The Crazy Market

by Jeff on November 11, 2009

tog_logo_bw_new_iconWhadyah do? Bad news comes out and the market goes up. Good news comes out and the market goes down. I have alerts going off and then I check my position and it has already reversed. Crazy, man!

I had to exit WYNN. I was behaving nicely, following my downward trend line just like in all the books. Then on 11/9 – WHAM! This baby is on steroids and it gaps up 5.5% and I can’t find anything in the news. Maybe because of the Hyatt IPO? Does that even make any sense? Well, I bailed and lost a chunk of money on that one (-52.8%). I spent some time attempting to repair it before I closed it and just figured it wasn’t worth it.

Then BIDU did the same thing (why am I always tempted to do bearish trades on this stock?). It made a similar move on me the last time I did a bear call on it. Knowing that this stock can move very quickly, I bought my short Call back and hung on to the long Call. That worked out just swell as I closed it on the 11th for a huge gain – +33.7% as a matter of fact. I needed that for my confidence.

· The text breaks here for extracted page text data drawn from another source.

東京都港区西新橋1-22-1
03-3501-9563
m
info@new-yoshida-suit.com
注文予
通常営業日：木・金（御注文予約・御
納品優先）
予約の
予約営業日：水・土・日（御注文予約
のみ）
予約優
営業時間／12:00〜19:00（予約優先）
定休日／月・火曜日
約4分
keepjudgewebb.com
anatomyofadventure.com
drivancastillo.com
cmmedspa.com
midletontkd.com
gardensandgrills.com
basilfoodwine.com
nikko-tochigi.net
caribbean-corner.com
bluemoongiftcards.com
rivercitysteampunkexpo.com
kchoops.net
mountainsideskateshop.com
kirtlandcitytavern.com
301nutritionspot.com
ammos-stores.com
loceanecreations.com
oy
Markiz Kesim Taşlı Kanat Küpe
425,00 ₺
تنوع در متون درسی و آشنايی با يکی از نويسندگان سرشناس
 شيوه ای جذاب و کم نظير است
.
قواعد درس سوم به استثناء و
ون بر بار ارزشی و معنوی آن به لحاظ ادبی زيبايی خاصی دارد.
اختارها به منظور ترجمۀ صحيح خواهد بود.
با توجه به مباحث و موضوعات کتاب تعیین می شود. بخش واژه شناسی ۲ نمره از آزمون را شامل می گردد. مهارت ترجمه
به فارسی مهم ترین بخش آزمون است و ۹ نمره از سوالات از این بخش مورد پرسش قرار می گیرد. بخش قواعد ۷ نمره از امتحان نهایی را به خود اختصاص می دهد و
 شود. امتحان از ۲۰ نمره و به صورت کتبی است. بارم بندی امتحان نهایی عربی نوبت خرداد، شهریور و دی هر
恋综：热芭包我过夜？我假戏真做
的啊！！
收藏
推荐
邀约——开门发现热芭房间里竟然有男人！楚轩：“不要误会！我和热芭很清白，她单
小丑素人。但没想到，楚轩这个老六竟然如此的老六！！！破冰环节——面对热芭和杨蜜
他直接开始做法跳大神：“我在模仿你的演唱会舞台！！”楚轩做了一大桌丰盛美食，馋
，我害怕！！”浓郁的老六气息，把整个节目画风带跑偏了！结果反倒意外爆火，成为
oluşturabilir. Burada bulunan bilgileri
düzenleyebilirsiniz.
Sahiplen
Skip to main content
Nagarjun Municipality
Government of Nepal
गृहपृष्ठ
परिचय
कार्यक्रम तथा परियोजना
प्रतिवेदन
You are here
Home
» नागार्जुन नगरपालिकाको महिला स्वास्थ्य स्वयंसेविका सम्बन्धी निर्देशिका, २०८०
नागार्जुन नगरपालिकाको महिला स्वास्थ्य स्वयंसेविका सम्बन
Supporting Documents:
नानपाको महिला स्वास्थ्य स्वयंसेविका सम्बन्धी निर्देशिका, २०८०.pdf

When GOOG broke ITM on my Bear Call at 560, I waited one day to make sure the move was real. It proved to be real and I was already a few grand into the hole so I looked for a way to repair the trade rather than just take the loss. On 11/10 I added a Bull Put spread at 550/540 at a 2:1 ratio to the the Calls to adjust for the bullish move on the stock; and I also bought a few DEC 560 Calls with that credit – but I still had some out of pocket expense on those calls.

So right now, as long as the stock stays above 560, I can’t lose any more than 1,260 AND with those DEC 560 Calls, well, the sky’s the limit! Everyone go out and buy Android phones, please.

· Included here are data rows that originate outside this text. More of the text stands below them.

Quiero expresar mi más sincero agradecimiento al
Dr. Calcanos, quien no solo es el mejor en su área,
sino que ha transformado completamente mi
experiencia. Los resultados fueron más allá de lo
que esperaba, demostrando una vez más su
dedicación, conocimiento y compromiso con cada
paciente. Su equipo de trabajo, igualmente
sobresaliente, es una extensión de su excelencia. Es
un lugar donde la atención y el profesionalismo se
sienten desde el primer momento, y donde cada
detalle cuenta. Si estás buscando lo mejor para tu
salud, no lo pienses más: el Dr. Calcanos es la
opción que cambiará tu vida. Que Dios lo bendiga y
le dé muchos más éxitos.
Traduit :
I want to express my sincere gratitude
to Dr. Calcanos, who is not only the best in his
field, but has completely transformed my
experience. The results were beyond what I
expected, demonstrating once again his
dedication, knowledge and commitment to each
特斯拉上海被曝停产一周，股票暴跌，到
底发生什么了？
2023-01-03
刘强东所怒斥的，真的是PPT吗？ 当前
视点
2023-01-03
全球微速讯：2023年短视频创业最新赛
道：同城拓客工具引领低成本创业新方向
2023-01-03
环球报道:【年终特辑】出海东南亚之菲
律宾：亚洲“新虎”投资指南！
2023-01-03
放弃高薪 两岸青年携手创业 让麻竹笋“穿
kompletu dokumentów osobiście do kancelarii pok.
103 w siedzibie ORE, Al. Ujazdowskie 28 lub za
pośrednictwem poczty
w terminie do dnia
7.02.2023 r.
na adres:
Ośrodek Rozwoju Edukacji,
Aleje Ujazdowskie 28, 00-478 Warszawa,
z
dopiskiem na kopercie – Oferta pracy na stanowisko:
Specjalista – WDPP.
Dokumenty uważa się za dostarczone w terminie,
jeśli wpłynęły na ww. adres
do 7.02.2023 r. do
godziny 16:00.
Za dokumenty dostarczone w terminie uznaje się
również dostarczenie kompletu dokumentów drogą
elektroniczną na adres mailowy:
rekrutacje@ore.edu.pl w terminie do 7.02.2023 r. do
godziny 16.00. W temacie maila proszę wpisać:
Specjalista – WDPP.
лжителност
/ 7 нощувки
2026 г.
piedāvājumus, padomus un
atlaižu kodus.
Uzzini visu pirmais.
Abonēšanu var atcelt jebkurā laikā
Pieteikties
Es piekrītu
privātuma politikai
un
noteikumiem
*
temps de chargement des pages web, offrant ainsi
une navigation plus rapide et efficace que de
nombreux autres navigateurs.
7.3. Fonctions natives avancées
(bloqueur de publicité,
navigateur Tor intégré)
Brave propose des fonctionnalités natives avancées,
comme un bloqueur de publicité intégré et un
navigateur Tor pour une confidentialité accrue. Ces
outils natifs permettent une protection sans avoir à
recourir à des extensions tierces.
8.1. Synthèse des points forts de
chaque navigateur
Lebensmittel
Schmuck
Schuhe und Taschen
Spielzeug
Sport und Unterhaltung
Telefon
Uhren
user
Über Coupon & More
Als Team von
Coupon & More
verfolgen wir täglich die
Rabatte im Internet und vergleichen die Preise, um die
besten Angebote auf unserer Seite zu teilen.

I also did a Straddle on PCLN. I opened the trade on Thursday the 6th. Earnings were after the market close on Monday the 9th. I only did one straddle at 170 (it was ATM at the time) and it paid off very nicely and put 890 into my account on Tuesday morning when I closed it. The stock is still in orbit (not Orbitz) and may be ripe for a NOV Bear Call at 210. It’s paying quite nicely at this time for so late in the NOV cycle. It’s currently on my On Deck list for the 12th.

Nine days to expiration. Hold on to your shirt! Keep your power dry! Oh, and I feel a video coming on.

Thanks for reading. Your comments/suggestions/corrections are always welcome.

- Jeff

  • Bruce

    The stock I can’t believe is AMZN. I was hearing so much positive news before earnings, I was tempted to break my own rule and buy before earnings.

    After looking at the fundamentals I just couldn’t justify it. That was 35 points ago! I’m glad I also resisted doing the bear spread following its day after earnings run up.

    I don’t know anything anymore. Which way is up? Is it ^?

  • MR

    why not do the spreads with the written option strike a few percent (say +/- 10%) from the current stock market price? Sure the premium from the spread is lower but you do have some margin of safety… or are you doing this already for the majority of your trades? Just wondering…

    • Jeff

      You could do it that way and depending on the stock, strike spreads and volatility, the premium could be lower or higher. I just don’t do it that way. I use Probability of Expiring and I look for strike prices that have a 80-85% probability of expiring OTM. The Probability calculation includes volatility and days to expiration for the final figure. For instance, if I wanted to do a DEC Bear Call Spread on GOOG, my strike price at 10% would be 624. The DEC 620/630 would be a credit of 0.90 and the DEC 630/640 would be 0.57, neither of which would meet my minimum of 10% return on risk. Using the 80-85% Probability rule, I would do a DEC 610/620 that has a 1.32 credit and meets my 10% rule. The 10% Return rule is in there to allow enough credit to adjust the trade and hopefully stay profitable and also to allow for an attractive risk/reward profile.

      It comes down to using a consistent methodology and if it stops working, adjust the plan and move on.

      - Jeff

      • robl

        Jeff,

        Corredct me if I am wrong but aren’t you also looking at support and resitance lines as well? Wouldn’t you take less than 10% of you needed to move a little to get above or below a suport/resistance line for safety?

        • Jeff

          Rob,

          Oh yes, I certainly am – the Probability and Return are not the only things I look at. If you look at my Trading Plan you will see the minimum factors that I look at in determining what I will enter a trade on and when. So, you are right. If the short strike is not at or outside support or resistance, I tend to look for something else.